A few weeks ago, we noticed that the longest sustained high frequency of uncommon words takes place in Chapters 3, 4, and 5 – in Rivendell, captured by goblins, and with Gollum. Surely that’s not the rhetorical peak of the work – what is happening in these chapters? We examined those special word categories we’ve been tracking – archaic words, food words, and sound words – and found a huge peak:

What was Tolkien doing with all those sound words – clearly the purple Sound Word graph drives the red Uncommon Words graph. We do remember that the purple line is on a 1/3 scale: when the purple and red lines match, the number of sound words is about 1/3 of the total number of uncommon words at that point. Although they’re not identical, the coincidence of the peaks at “a small slimy creature” and the similarity of the shapes of those peaks is suggestive.
Earlier I asked “How did Tolkien do that?” Today I ask… “How did he do it and what did he do?” Tolkien’s subtle hand with words operates on multiple levels. As Blackwelder observed:
We may assume that a reader is following the story and the characters and may sometimes fail to notice the unusual words, phrases, or even passages.
We come out into the sunlight at the end of Chapter 5 breathing a huge sigh of relief… when we were safe at home in our comfortable reading chairs the whole time.
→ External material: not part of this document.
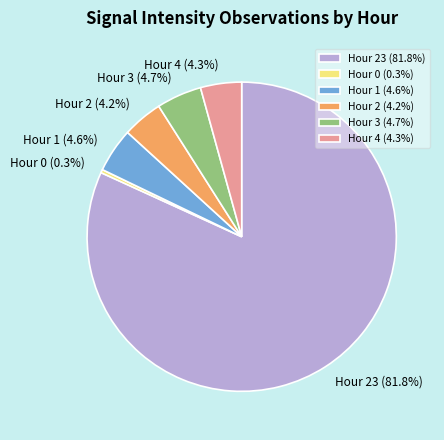

Count the number of slices in the pie.

6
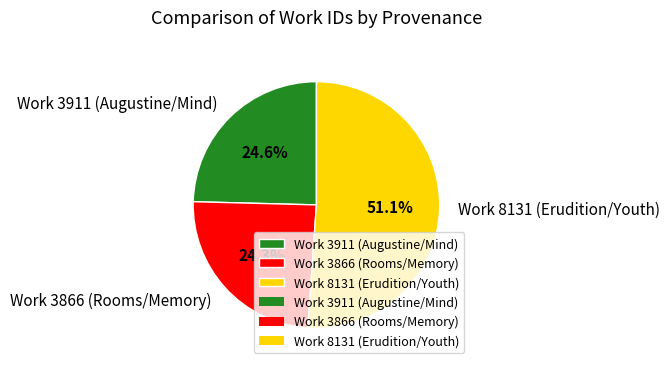

Does Work 8131 (Erudition/Youth) account for over 50% of the chart?

Yes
How did he use the words, phrases, and passages to effect us emotionally – subliminally?
Well then, let’s take advantage of the writing and publication history of The Hobbit and take a close look at Chapter 5, the chapter which we know he changed in order to change the facts and the feeling of the story. Here is the graph of uncommon words of Chapter 5 as it was written in 1937. For this much smaller sample, I used a rolling average on windows of 200 words.

I’ve placed a few textual landmarks – I love that “scrumptiously crunchable” is one peak and that the highest frequency is right at the end of the riddle game as Gollum is waiting for Bilbo’s last question.
You can see an artificial valley right as Gollum cannot find the ring, another one from about word 4250 to word 4900, and the largest and last one after Bilbo puts on the ring which stretches until he and Gollum part ways. I call these “artificial valleys” because at these points the 1951 Chapter 5 has different paragraphs and I inserted the word “and” in each spot enough times to match those 1951 paragraphs’ word count without making a false image of uncommon words.
We’ve looked at which words are new in the 1951 edition (and which were lost from the 1937); are those words evenly distributed through the chapter? Keep your eyes on those artificial valleys as I show you the 1951 graph overlaid on this 1937.

Look at those valleys! Over all three 1937 valleys are towering 1951 mountains of uncommon words! When he wrote those extra paragraphs, Tolkien pulled out the stops. “Pocketses” and “Curse us and crush us!” In the “curse us and crush us” spot in 1937, Gollum repeats “bless us and splash us”! What effect did Tolkien accomplish and how did he do it? I’m going there in the next blog post.
You can even see the small artificial valleys in the bright red line where I inserted “and” in the 1951 to make up the word count from the extra 1937 paragraphs. Those 1937 paragraphs which were removed were definitely not peak word moments, they toddled along in a manner that looks pretty average for the rest of the chapter. Notice that the graphs remain the same shape but become disjoined during the riddle game? That follows a few spots where 1951 adds just a few words in just a few sentences, pushing that bright red 1951 line slightly rightward.